Un viento gélido me golpeó, cuando me di cuenta no estaba solo. Una pareja ignoraba mi presencia y el hombre entonaba una canción, mientras tocaba un instrumento con gran entrega. Cantaba una balada de amor apasionada, obligando a su pareja a sentarse en la nieve que nos rodeaba. Al acabar, él le ofreció una flor roja que la mujer aceptó agradecida. Dio un breve grito, cuando una espina clavó en uno de sus dedos, haciendo manar una gota de sangre que cayó al suelo.

Me fijé en aquella gota carmesí, como empezaba a crecer contra toda lógica, inundando la blanca extensión y fundiendo la nieve, humeando a su contacto. Convirtió en un denso caudal, en el que comenzaron a emerger cuerpos que la corriente empezó a trasladar, como si fuese la cuenca de un rio.

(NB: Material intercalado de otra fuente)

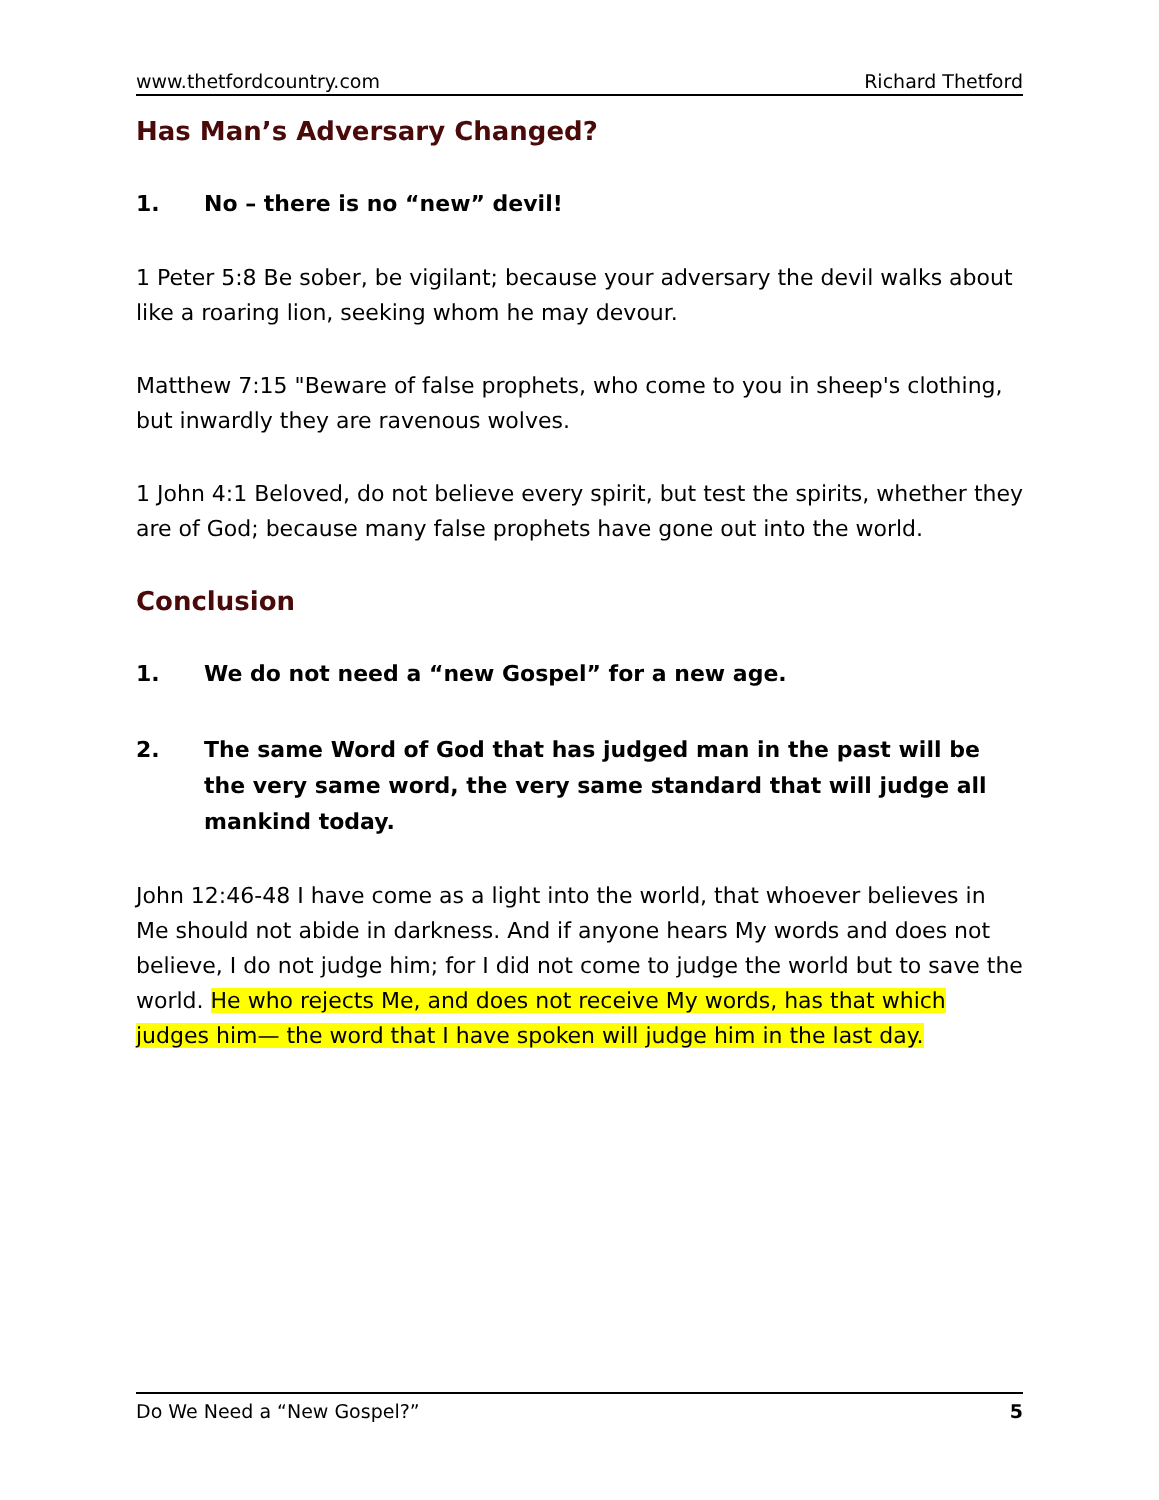www.thetfordcountry.com Richard Thetford
Has Man’s Adversary Changed?
1. No – there is no “new” devil!
1 Peter 5:8 Be sober, be vigilant; because your adversary the devil walks about like a roaring lion, seeking whom he may devour.
Matthew 7:15 "Beware of false prophets, who come to you in sheep's clothing, but inwardly they are ravenous wolves.
1 John 4:1 Beloved, do not believe every spirit, but test the spirits, whether they are of God; because many false prophets have gone out into the world.
Conclusion
1. We do not need a “new Gospel” for a new age.
2. The same Word of God that has judged man in the past will be the very same word, the very same standard that will judge all mankind today.
John 12:46-48 I have come as a light into the world, that whoever believes in Me should not abide in darkness. And if anyone hears My words and does not believe, I do not judge him; for I did not come to judge the world but to save the world. He who rejects Me, and does not receive My words, has that which judges him— the word that I have spoken will judge him in the last day.
Do We Need a “New Gospel?” 5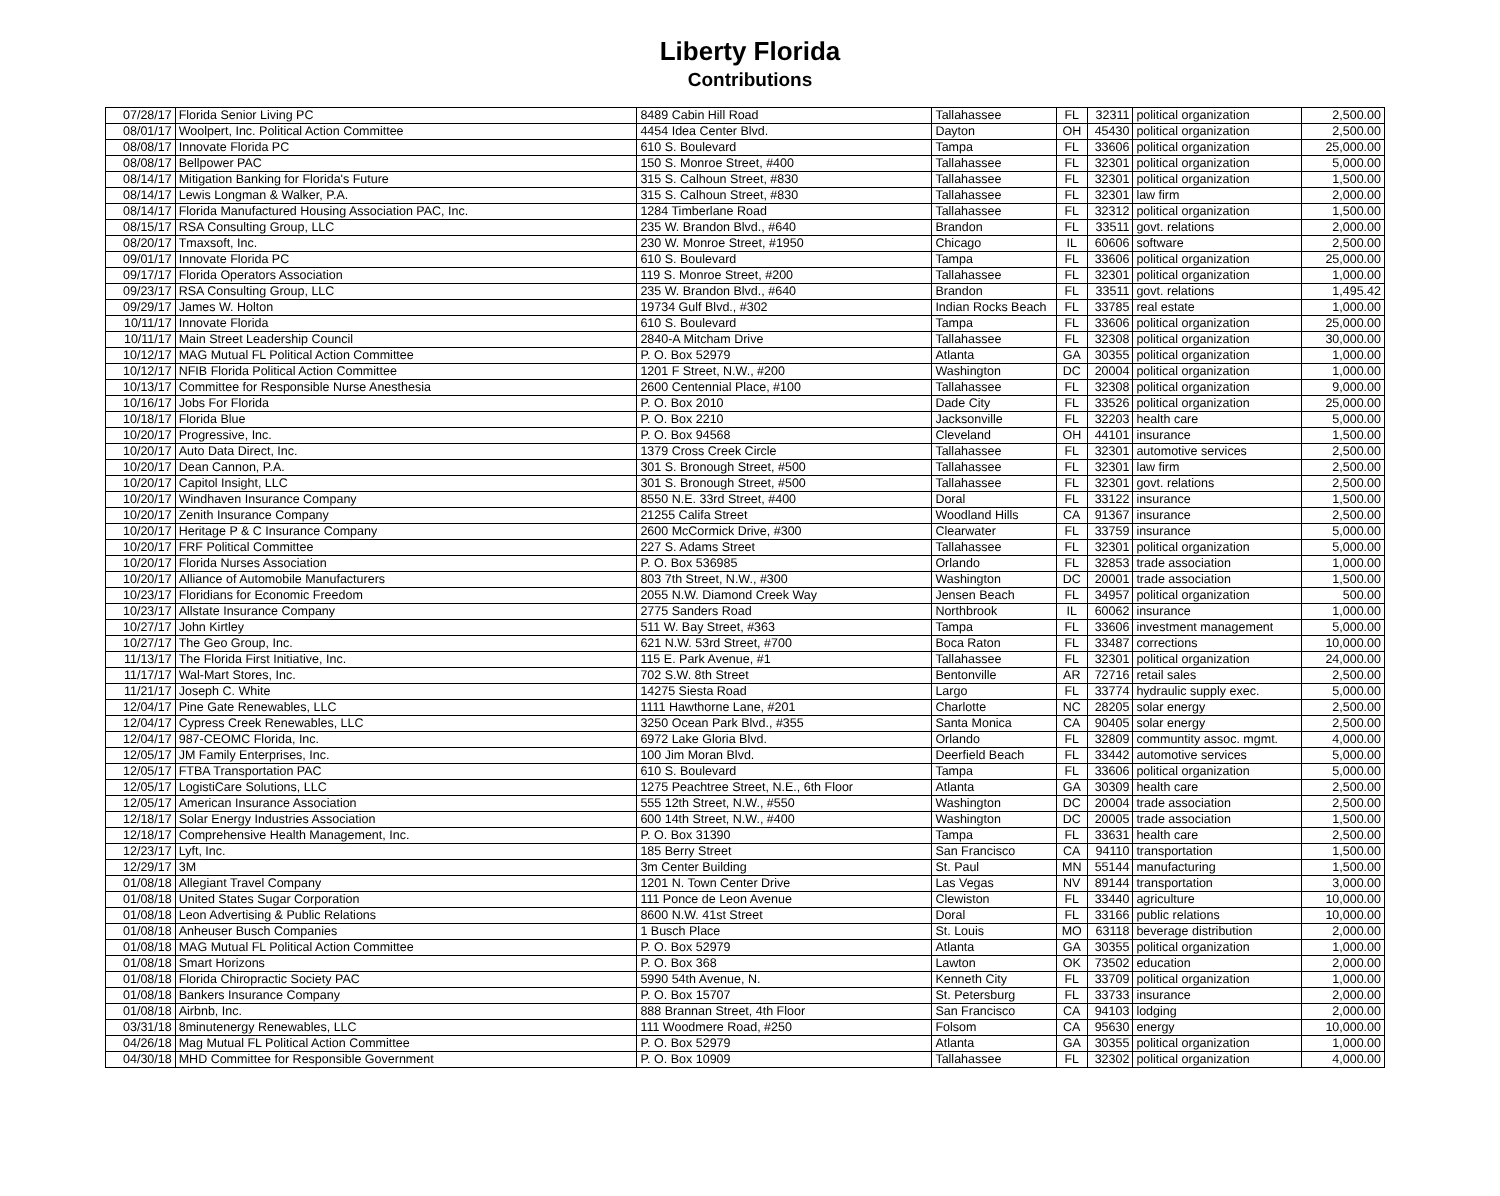Liberty Florida
Contributions
| 07/28/17 | Florida Senior Living PC | 8489 Cabin Hill Road | Tallahassee | FL | 32311 | political organization | 2,500.00 |
| 08/01/17 | Woolpert, Inc. Political Action Committee | 4454 Idea Center Blvd. | Dayton | OH | 45430 | political organization | 2,500.00 |
| 08/08/17 | Innovate Florida PC | 610 S. Boulevard | Tampa | FL | 33606 | political organization | 25,000.00 |
| 08/08/17 | Bellpower PAC | 150 S. Monroe Street, #400 | Tallahassee | FL | 32301 | political organization | 5,000.00 |
| 08/14/17 | Mitigation Banking for Florida's Future | 315 S. Calhoun Street, #830 | Tallahassee | FL | 32301 | political organization | 1,500.00 |
| 08/14/17 | Lewis Longman & Walker, P.A. | 315 S. Calhoun Street, #830 | Tallahassee | FL | 32301 | law firm | 2,000.00 |
| 08/14/17 | Florida Manufactured Housing Association PAC, Inc. | 1284 Timberlane Road | Tallahassee | FL | 32312 | political organization | 1,500.00 |
| 08/15/17 | RSA Consulting Group, LLC | 235 W. Brandon Blvd., #640 | Brandon | FL | 33511 | govt. relations | 2,000.00 |
| 08/20/17 | Tmaxsoft, Inc. | 230 W. Monroe Street, #1950 | Chicago | IL | 60606 | software | 2,500.00 |
| 09/01/17 | Innovate Florida PC | 610 S. Boulevard | Tampa | FL | 33606 | political organization | 25,000.00 |
| 09/17/17 | Florida Operators Association | 119 S. Monroe Street, #200 | Tallahassee | FL | 32301 | political organization | 1,000.00 |
| 09/23/17 | RSA Consulting Group, LLC | 235 W. Brandon Blvd., #640 | Brandon | FL | 33511 | govt. relations | 1,495.42 |
| 09/29/17 | James W. Holton | 19734 Gulf Blvd., #302 | Indian Rocks Beach | FL | 33785 | real estate | 1,000.00 |
| 10/11/17 | Innovate Florida | 610 S. Boulevard | Tampa | FL | 33606 | political organization | 25,000.00 |
| 10/11/17 | Main Street Leadership Council | 2840-A Mitcham Drive | Tallahassee | FL | 32308 | political organization | 30,000.00 |
| 10/12/17 | MAG Mutual FL Political Action Committee | P. O. Box 52979 | Atlanta | GA | 30355 | political organization | 1,000.00 |
| 10/12/17 | NFIB Florida Political Action Committee | 1201 F Street, N.W., #200 | Washington | DC | 20004 | political organization | 1,000.00 |
| 10/13/17 | Committee for Responsible Nurse Anesthesia | 2600 Centennial Place, #100 | Tallahassee | FL | 32308 | political organization | 9,000.00 |
| 10/16/17 | Jobs For Florida | P. O. Box 2010 | Dade City | FL | 33526 | political organization | 25,000.00 |
| 10/18/17 | Florida Blue | P. O. Box 2210 | Jacksonville | FL | 32203 | health care | 5,000.00 |
| 10/20/17 | Progressive, Inc. | P. O. Box 94568 | Cleveland | OH | 44101 | insurance | 1,500.00 |
| 10/20/17 | Auto Data Direct, Inc. | 1379 Cross Creek Circle | Tallahassee | FL | 32301 | automotive services | 2,500.00 |
| 10/20/17 | Dean Cannon, P.A. | 301 S. Bronough Street, #500 | Tallahassee | FL | 32301 | law firm | 2,500.00 |
| 10/20/17 | Capitol Insight, LLC | 301 S. Bronough Street, #500 | Tallahassee | FL | 32301 | govt. relations | 2,500.00 |
| 10/20/17 | Windhaven Insurance Company | 8550 N.E. 33rd Street, #400 | Doral | FL | 33122 | insurance | 1,500.00 |
| 10/20/17 | Zenith Insurance Company | 21255 Califa Street | Woodland Hills | CA | 91367 | insurance | 2,500.00 |
| 10/20/17 | Heritage P & C Insurance Company | 2600 McCormick Drive, #300 | Clearwater | FL | 33759 | insurance | 5,000.00 |
| 10/20/17 | FRF Political Committee | 227 S. Adams Street | Tallahassee | FL | 32301 | political organization | 5,000.00 |
| 10/20/17 | Florida Nurses Association | P. O. Box 536985 | Orlando | FL | 32853 | trade association | 1,000.00 |
| 10/20/17 | Alliance of Automobile Manufacturers | 803 7th Street, N.W., #300 | Washington | DC | 20001 | trade association | 1,500.00 |
| 10/23/17 | Floridians for Economic Freedom | 2055 N.W. Diamond Creek Way | Jensen Beach | FL | 34957 | political organization | 500.00 |
| 10/23/17 | Allstate Insurance Company | 2775 Sanders Road | Northbrook | IL | 60062 | insurance | 1,000.00 |
| 10/27/17 | John Kirtley | 511 W. Bay Street, #363 | Tampa | FL | 33606 | investment management | 5,000.00 |
| 10/27/17 | The Geo Group, Inc. | 621 N.W. 53rd Street, #700 | Boca Raton | FL | 33487 | corrections | 10,000.00 |
| 11/13/17 | The Florida First Initiative, Inc. | 115 E. Park Avenue, #1 | Tallahassee | FL | 32301 | political organization | 24,000.00 |
| 11/17/17 | Wal-Mart Stores, Inc. | 702 S.W. 8th Street | Bentonville | AR | 72716 | retail sales | 2,500.00 |
| 11/21/17 | Joseph C. White | 14275 Siesta Road | Largo | FL | 33774 | hydraulic supply exec. | 5,000.00 |
| 12/04/17 | Pine Gate Renewables, LLC | 1111 Hawthorne Lane, #201 | Charlotte | NC | 28205 | solar energy | 2,500.00 |
| 12/04/17 | Cypress Creek Renewables, LLC | 3250 Ocean Park Blvd., #355 | Santa Monica | CA | 90405 | solar energy | 2,500.00 |
| 12/04/17 | 987-CEOMC Florida, Inc. | 6972 Lake Gloria Blvd. | Orlando | FL | 32809 | communtity assoc. mgmt. | 4,000.00 |
| 12/05/17 | JM Family Enterprises, Inc. | 100 Jim Moran Blvd. | Deerfield Beach | FL | 33442 | automotive services | 5,000.00 |
| 12/05/17 | FTBA Transportation PAC | 610 S. Boulevard | Tampa | FL | 33606 | political organization | 5,000.00 |
| 12/05/17 | LogistiCare Solutions, LLC | 1275 Peachtree Street, N.E., 6th Floor | Atlanta | GA | 30309 | health care | 2,500.00 |
| 12/05/17 | American Insurance Association | 555 12th Street, N.W., #550 | Washington | DC | 20004 | trade association | 2,500.00 |
| 12/18/17 | Solar Energy Industries Association | 600 14th Street, N.W., #400 | Washington | DC | 20005 | trade association | 1,500.00 |
| 12/18/17 | Comprehensive Health Management, Inc. | P. O. Box 31390 | Tampa | FL | 33631 | health care | 2,500.00 |
| 12/23/17 | Lyft, Inc. | 185 Berry Street | San Francisco | CA | 94110 | transportation | 1,500.00 |
| 12/29/17 | 3M | 3m Center Building | St. Paul | MN | 55144 | manufacturing | 1,500.00 |
| 01/08/18 | Allegiant Travel Company | 1201 N. Town Center Drive | Las Vegas | NV | 89144 | transportation | 3,000.00 |
| 01/08/18 | United States Sugar Corporation | 111 Ponce de Leon Avenue | Clewiston | FL | 33440 | agriculture | 10,000.00 |
| 01/08/18 | Leon Advertising & Public Relations | 8600 N.W. 41st Street | Doral | FL | 33166 | public relations | 10,000.00 |
| 01/08/18 | Anheuser Busch Companies | 1 Busch Place | St. Louis | MO | 63118 | beverage distribution | 2,000.00 |
| 01/08/18 | MAG Mutual FL Political Action Committee | P. O. Box 52979 | Atlanta | GA | 30355 | political organization | 1,000.00 |
| 01/08/18 | Smart Horizons | P. O. Box 368 | Lawton | OK | 73502 | education | 2,000.00 |
| 01/08/18 | Florida Chiropractic Society PAC | 5990 54th Avenue, N. | Kenneth City | FL | 33709 | political organization | 1,000.00 |
| 01/08/18 | Bankers Insurance Company | P. O. Box 15707 | St. Petersburg | FL | 33733 | insurance | 2,000.00 |
| 01/08/18 | Airbnb, Inc. | 888 Brannan Street, 4th Floor | San Francisco | CA | 94103 | lodging | 2,000.00 |
| 03/31/18 | 8minutenergy Renewables, LLC | 111 Woodmere Road, #250 | Folsom | CA | 95630 | energy | 10,000.00 |
| 04/26/18 | Mag Mutual FL Political Action Committee | P. O. Box 52979 | Atlanta | GA | 30355 | political organization | 1,000.00 |
| 04/30/18 | MHD Committee for Responsible Government | P. O. Box 10909 | Tallahassee | FL | 32302 | political organization | 4,000.00 |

Otra vez más, me encontraba en un nuevo, desconocido lugar. Una ciudad ardía, envueltos sus edificios en grandes llamas. Escuché el crujir de sus estructuras, la urbe se desmoronaba mientras miles de cadáveres cruzaban a mi lado, contemplándolos horrorizado desde una minúscula isla, donde me encontraba a salvo de ese espectáculo dantesco.

Una explosión, más deslumbrante que ninguna otra, me obligó a cerrar mis castigados ojos. Cuando los volví a abrir, una extraña calma me envolvía. Estaba en un bosque, frente a una laguna bordeada por exuberante vegetación. Una cascada, proveniente de una montaña que por un lado la rodeaba, caía salvaje y ruidosa sobre la tranquila superficie. Su sonido llenó mi silencio de una forma inesperada, haciendo que tapase mis oídos y descubriendo a una mujer que emergió del agua. Su pelo mojado, rojo como el fuego, tapaba su desnudez, mientras sus ojos de iris incendiario me atravesaron con fuerza. Sonrió y dio la vuelta, mostrando su espalda desnuda, donde unas alas empezaron a desplegarse hasta abrirse por completo. Se lanzó hacia el cielo despejado y fui tras ella, con mis alas, volando a su estela.

Tras atravesar extensos valles cultivados, se posó en un gran tronco de un árbol muerto. Yo lo hice a su lado y ambos contemplamos en silencio la puesta de sol. La oscuridad me envolvió, apareciendo de pronto en mi celda, donde las cuatro paredes eran mi único horizonte.

Creí haber soñado cuanta fantasía había vivido y me dispuse a descansar. Al quitar el calzado, la arena de aquel desierto ilusorio, cayó ensuciando el suelo. Fascinado por ese descubrimiento inesperado, afrontaría mañana un nuevo amanecer.